Brackwede In der Stadt wird vor Giftködern gewarnt - doch es gibt keine Vorfälle

Veterinäramt, Polizei oder Tierärzte haben keine vergifteten Tiere registriert

Sibylle Kemna

Brackwede/Sennestadt/Senne. Auf Zetteln und Aushängen wird derzeit vermehrt vor Giftködern und mit Rasierklingen gespickten Fleischködern für Hunde vor allem im Bielefelder Süden und in Stieghorst gewarnt. Kreisveterinäramt, Polizei und einige befragte Tierärzte haben nach Recherchen der NW jedoch keine Kenntnis über vergiftete Hunde. Demnach wurden keine verdächtigen Vorfälle registriert. In Quelle hingegen soll es einen Vergiftungsfall gegeben haben, wie aus Privatkreisen zu hören war. „Wir bekommen immer wieder vermeintliche Giftköder von besorgten Bürgern gebracht, aber das sind in der Regel keine“, sagt Amtstierarzt Hans-Helmut Jostmeier vom Veterinäramt der Stadt Bielefeld auf Anfrage. Nur einmal in den vergangenen Jahren sei dem Amt wirklich ein Giftköder vorgelegt worden, der in Bitterschokolade versteckt gewesen war.
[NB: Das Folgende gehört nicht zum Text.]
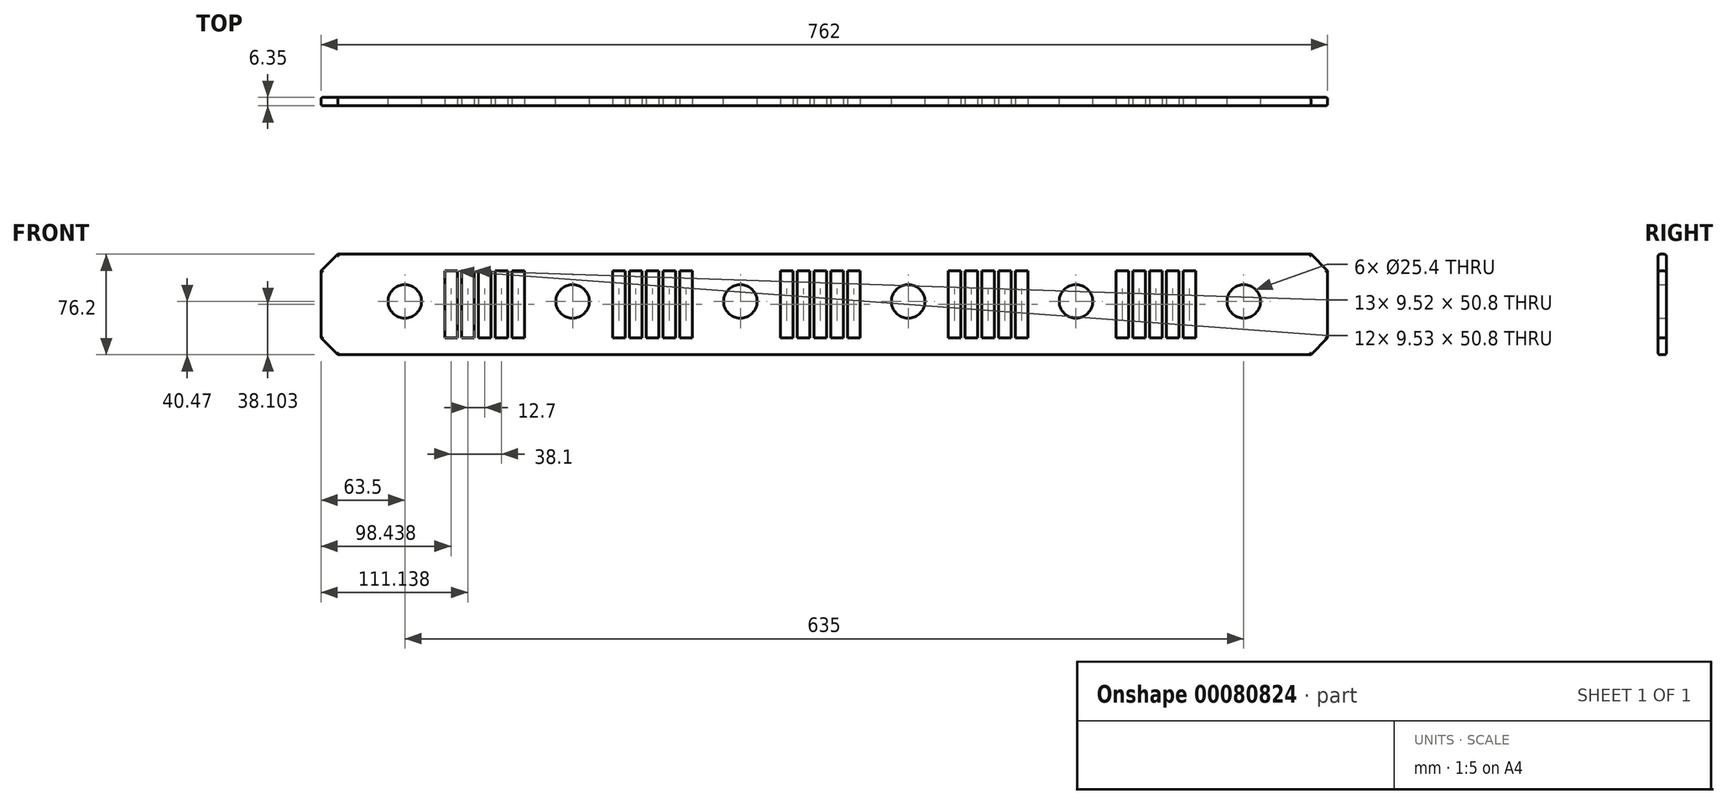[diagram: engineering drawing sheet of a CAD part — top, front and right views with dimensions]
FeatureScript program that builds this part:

Der Polizei liegen ebenfalls keine Anzeigen oder aktuelle Erkenntnisse über vergiftete Köder vor. Dr. Sabrina Stritzel aus der Tierarztpraxis Hettling in Brackwede kennt die Plakate, mit denen Hundebesitzer in Senne, in der Nähe des Realmarktes in Brackwede, an Niemöllers Mühle und in der Nähe der Förderschule Kupferhammer gewarnt werden. „Aufgrund dieser Aushänge sind viele Leute besorgt und kommen zu uns mit Verdacht auf einen gefressenen Köder, wenn ihr Hund Beschwerden hat“, berichtet sie. Doch in letzter Zeit seien keine Hunde Opfer von solchen Giftködern geworden, auch nicht von Rattengift, das versehentlich für Hunde zugänglich ausgelegt wurde. „Immer wieder bringen Menschen etwas mit, was ihnen verdächtig erscheint, doch war nichts Gefährliches darunter.“ Der Hund einer Quellerin, die nahe Niemöllers Mühle wohnt, soll hingegen nach Informationen der NW wegen Vergiftung behandelt worden und nur knapp mit dem Leben davongekommen sein.